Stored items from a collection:
▶

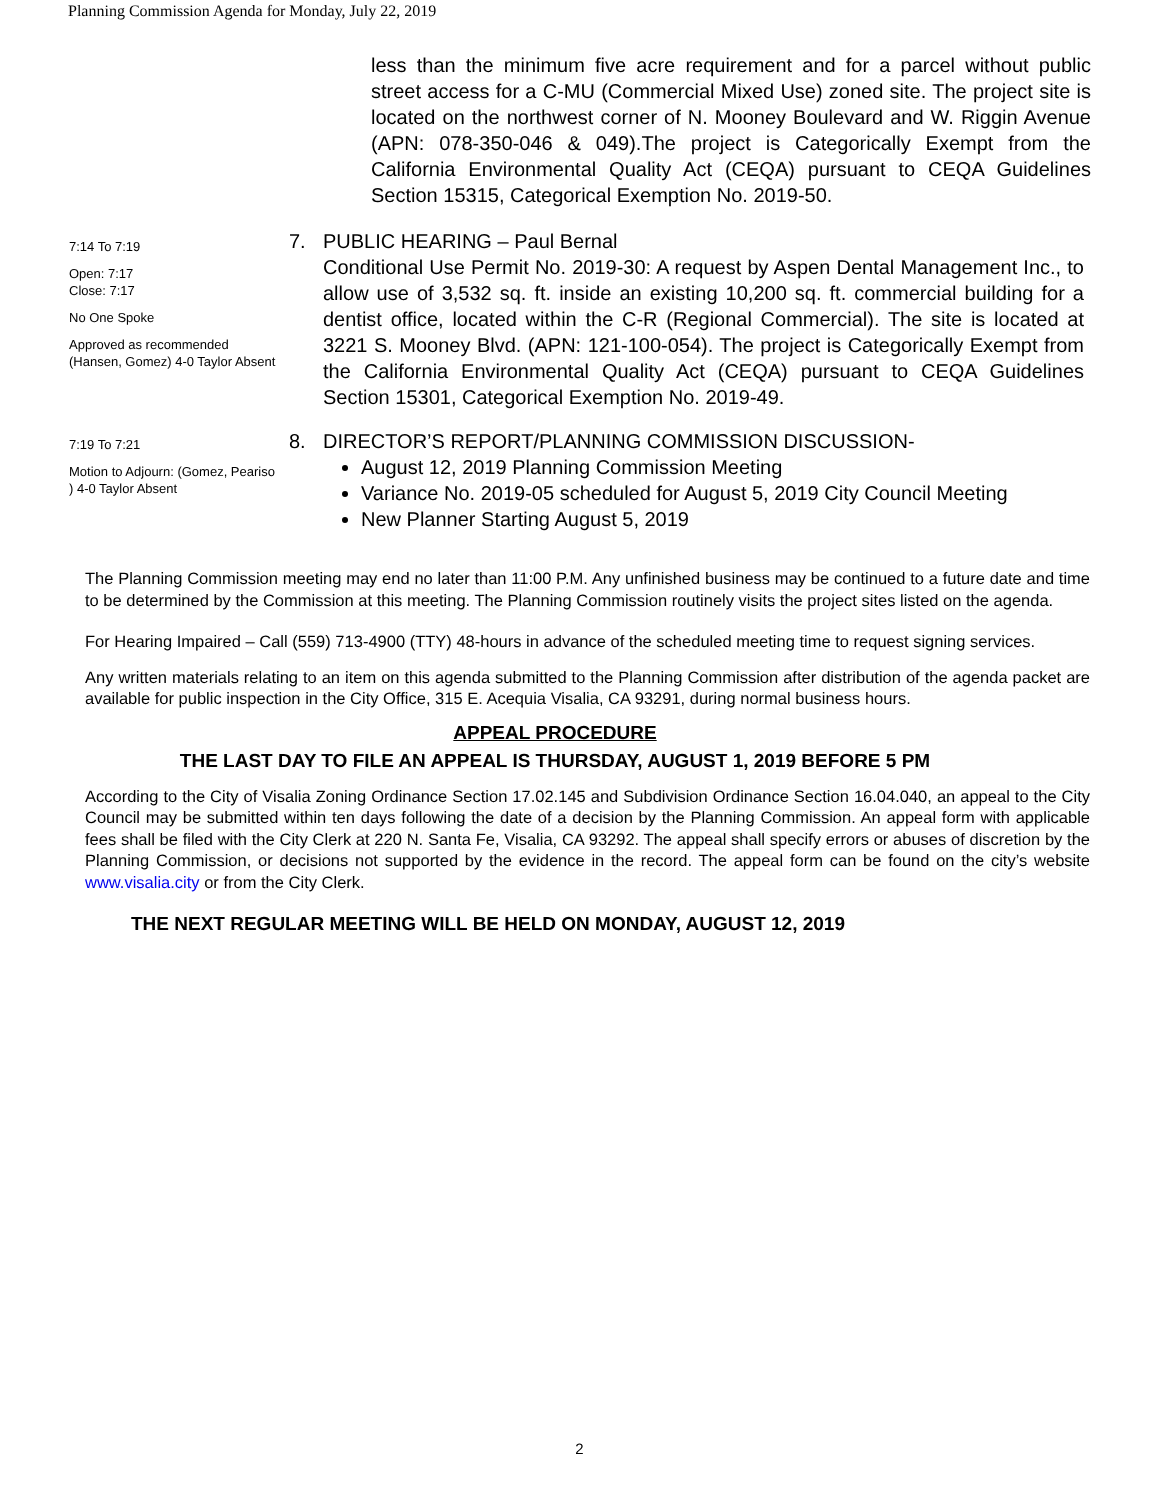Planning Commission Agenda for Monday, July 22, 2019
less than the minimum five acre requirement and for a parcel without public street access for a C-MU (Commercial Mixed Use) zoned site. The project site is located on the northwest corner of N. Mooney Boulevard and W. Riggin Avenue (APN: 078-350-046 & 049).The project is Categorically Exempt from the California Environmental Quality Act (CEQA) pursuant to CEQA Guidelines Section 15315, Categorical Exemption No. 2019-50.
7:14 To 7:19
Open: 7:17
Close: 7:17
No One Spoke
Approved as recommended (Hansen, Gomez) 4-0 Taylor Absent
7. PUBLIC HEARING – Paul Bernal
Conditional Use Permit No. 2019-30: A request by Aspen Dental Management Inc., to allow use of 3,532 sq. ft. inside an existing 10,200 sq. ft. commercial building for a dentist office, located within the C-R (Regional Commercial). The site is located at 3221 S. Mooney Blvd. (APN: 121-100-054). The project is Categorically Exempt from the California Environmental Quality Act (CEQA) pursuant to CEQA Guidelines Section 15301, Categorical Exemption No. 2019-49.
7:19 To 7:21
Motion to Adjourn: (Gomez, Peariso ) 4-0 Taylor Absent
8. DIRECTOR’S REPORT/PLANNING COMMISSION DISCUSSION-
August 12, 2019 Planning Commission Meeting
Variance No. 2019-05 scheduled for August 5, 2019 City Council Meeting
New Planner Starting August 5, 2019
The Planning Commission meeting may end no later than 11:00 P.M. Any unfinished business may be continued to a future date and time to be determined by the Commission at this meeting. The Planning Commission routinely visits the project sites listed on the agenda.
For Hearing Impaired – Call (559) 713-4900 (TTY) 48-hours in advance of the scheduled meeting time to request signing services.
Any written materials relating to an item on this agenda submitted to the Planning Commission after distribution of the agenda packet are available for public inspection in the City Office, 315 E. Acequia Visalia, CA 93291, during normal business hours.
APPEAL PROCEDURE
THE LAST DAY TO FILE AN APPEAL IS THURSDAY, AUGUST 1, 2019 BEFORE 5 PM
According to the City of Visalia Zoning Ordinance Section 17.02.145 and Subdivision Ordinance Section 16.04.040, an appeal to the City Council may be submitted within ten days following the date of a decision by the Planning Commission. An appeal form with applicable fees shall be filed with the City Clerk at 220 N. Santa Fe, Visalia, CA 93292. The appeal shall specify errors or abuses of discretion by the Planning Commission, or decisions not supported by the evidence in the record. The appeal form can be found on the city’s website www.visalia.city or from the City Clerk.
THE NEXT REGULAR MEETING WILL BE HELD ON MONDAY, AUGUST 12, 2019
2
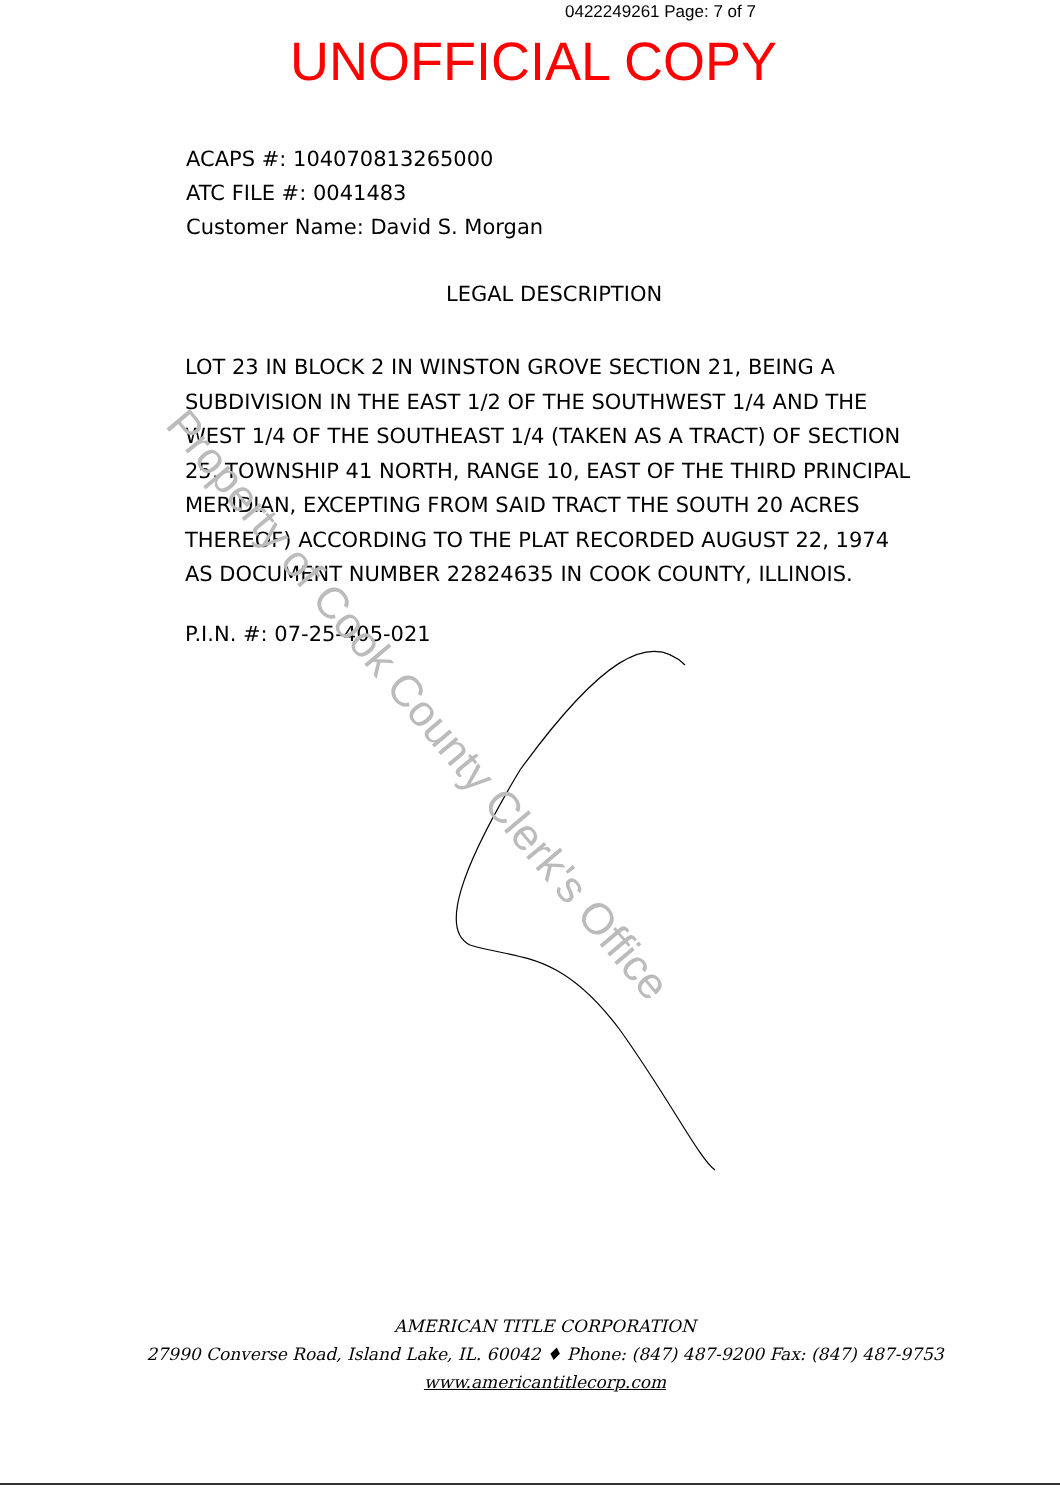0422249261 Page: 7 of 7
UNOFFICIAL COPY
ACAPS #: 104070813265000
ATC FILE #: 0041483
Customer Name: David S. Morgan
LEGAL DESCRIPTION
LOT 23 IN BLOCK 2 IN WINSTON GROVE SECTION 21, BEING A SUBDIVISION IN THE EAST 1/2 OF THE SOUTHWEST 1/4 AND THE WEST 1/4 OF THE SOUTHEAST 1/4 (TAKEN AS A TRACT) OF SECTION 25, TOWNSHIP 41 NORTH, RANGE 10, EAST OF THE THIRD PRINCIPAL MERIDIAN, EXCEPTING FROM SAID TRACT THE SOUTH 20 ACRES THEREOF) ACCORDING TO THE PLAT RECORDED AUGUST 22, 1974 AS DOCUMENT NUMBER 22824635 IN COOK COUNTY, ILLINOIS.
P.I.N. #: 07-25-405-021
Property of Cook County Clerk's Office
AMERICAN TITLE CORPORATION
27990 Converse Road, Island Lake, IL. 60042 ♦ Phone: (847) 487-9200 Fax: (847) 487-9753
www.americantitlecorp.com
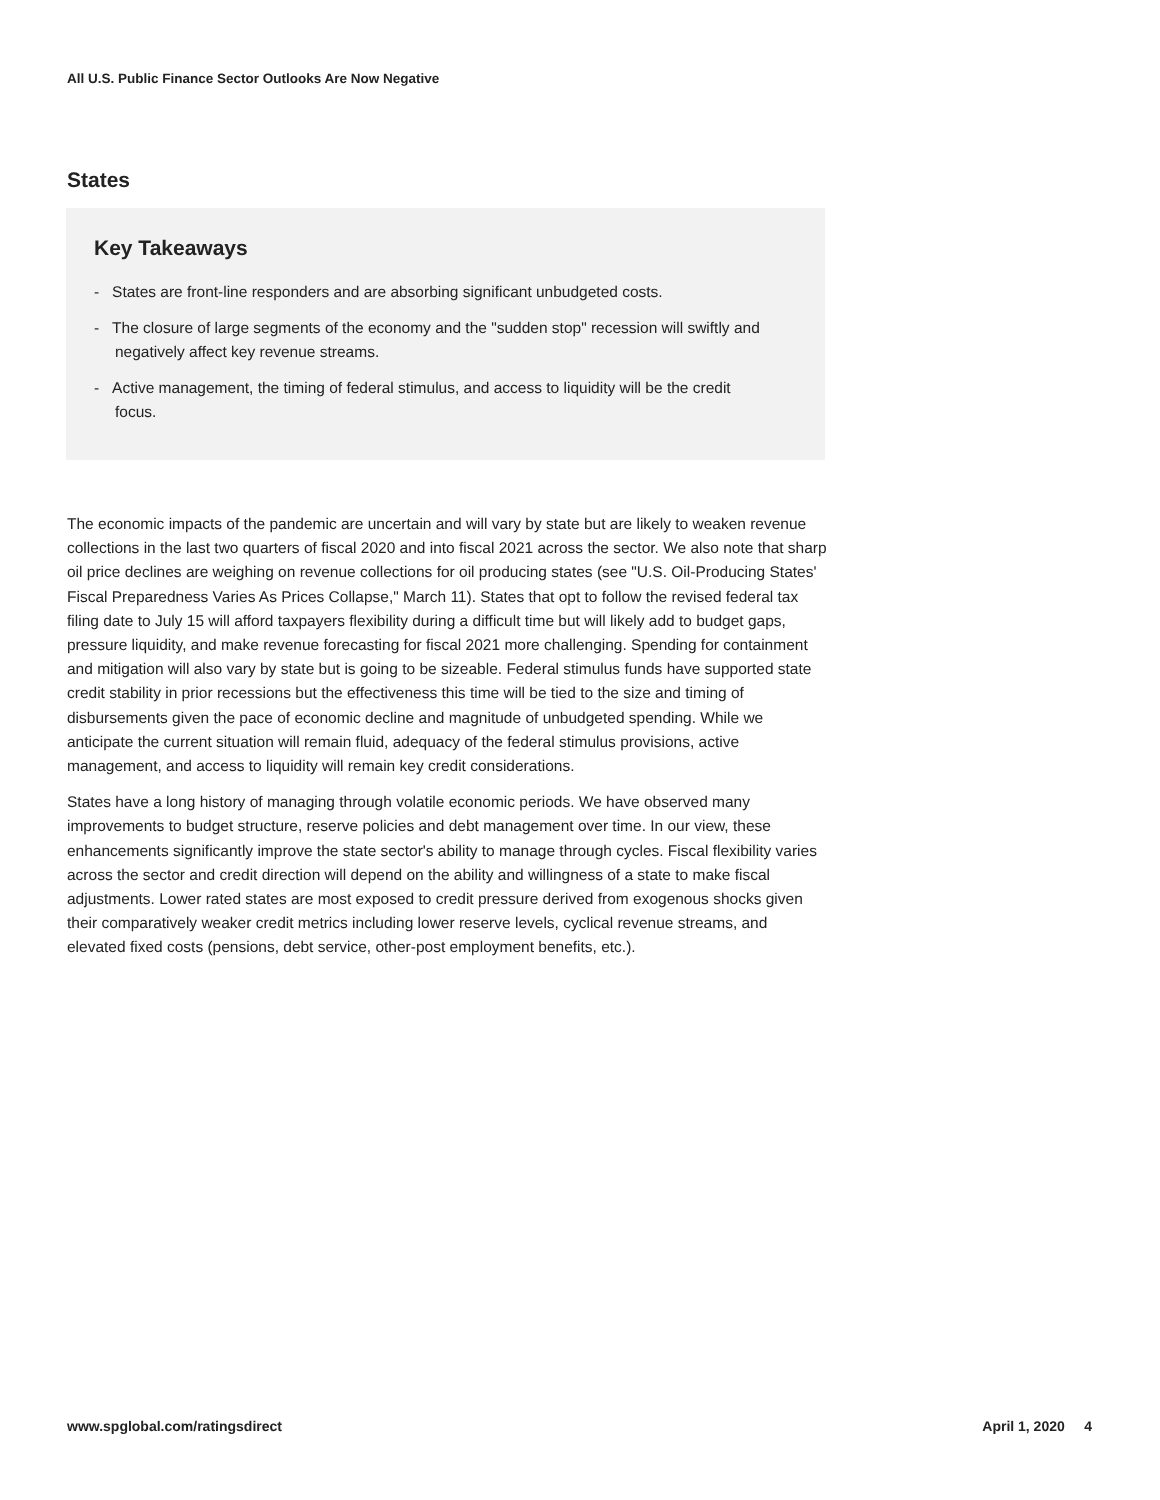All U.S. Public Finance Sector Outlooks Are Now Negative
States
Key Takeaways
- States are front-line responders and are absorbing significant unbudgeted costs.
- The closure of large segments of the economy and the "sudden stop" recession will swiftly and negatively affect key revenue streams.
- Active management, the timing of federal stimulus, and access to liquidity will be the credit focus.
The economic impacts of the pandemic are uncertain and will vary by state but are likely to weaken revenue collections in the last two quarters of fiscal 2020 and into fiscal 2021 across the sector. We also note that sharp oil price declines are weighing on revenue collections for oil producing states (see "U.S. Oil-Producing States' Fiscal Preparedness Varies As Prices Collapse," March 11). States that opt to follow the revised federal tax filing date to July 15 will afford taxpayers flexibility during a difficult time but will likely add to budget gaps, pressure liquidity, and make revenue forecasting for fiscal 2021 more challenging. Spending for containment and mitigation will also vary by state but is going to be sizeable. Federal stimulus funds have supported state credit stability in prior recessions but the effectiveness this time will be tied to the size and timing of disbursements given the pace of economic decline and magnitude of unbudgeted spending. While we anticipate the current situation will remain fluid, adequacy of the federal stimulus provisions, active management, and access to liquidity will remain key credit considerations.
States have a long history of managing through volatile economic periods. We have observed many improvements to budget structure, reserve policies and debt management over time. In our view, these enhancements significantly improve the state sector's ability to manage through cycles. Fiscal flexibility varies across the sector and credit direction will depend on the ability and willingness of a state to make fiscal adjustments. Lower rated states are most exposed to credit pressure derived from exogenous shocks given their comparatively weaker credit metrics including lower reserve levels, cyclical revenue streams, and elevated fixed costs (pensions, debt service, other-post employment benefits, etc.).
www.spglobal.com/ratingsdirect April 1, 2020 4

◀

▶ **What is being asked**
There is a run of lines above from the one with "7:14 To 7:19" to the one with "THE LAST DAY"; print exactly that run, both ends included, and nothing else.

▶ **Response to this exercise**
7:14 To 7:19
Open: 7:17
Close: 7:17
No One Spoke
Approved as recommended (Hansen, Gomez) 4-0 Taylor Absent
7. PUBLIC HEARING – Paul Bernal
Conditional Use Permit No. 2019-30: A request by Aspen Dental Management Inc., to allow use of 3,532 sq. ft. inside an existing 10,200 sq. ft. commercial building for a dentist office, located within the C-R (Regional Commercial). The site is located at 3221 S. Mooney Blvd. (APN: 121-100-054). The project is Categorically Exempt from the California Environmental Quality Act (CEQA) pursuant to CEQA Guidelines Section 15301, Categorical Exemption No. 2019-49.
7:19 To 7:21
Motion to Adjourn: (Gomez, Peariso ) 4-0 Taylor Absent
8. DIRECTOR’S REPORT/PLANNING COMMISSION DISCUSSION-
August 12, 2019 Planning Commission Meeting
Variance No. 2019-05 scheduled for August 5, 2019 City Council Meeting
New Planner Starting August 5, 2019
The Planning Commission meeting may end no later than 11:00 P.M. Any unfinished business may be continued to a future date and time to be determined by the Commission at this meeting. The Planning Commission routinely visits the project sites listed on the agenda.
For Hearing Impaired – Call (559) 713-4900 (TTY) 48-hours in advance of the scheduled meeting time to request signing services.
Any written materials relating to an item on this agenda submitted to the Planning Commission after distribution of the agenda packet are available for public inspection in the City Office, 315 E. Acequia Visalia, CA 93291, during normal business hours.
APPEAL PROCEDURE
THE LAST DAY TO FILE AN APPEAL IS THURSDAY, AUGUST 1, 2019 BEFORE 5 PM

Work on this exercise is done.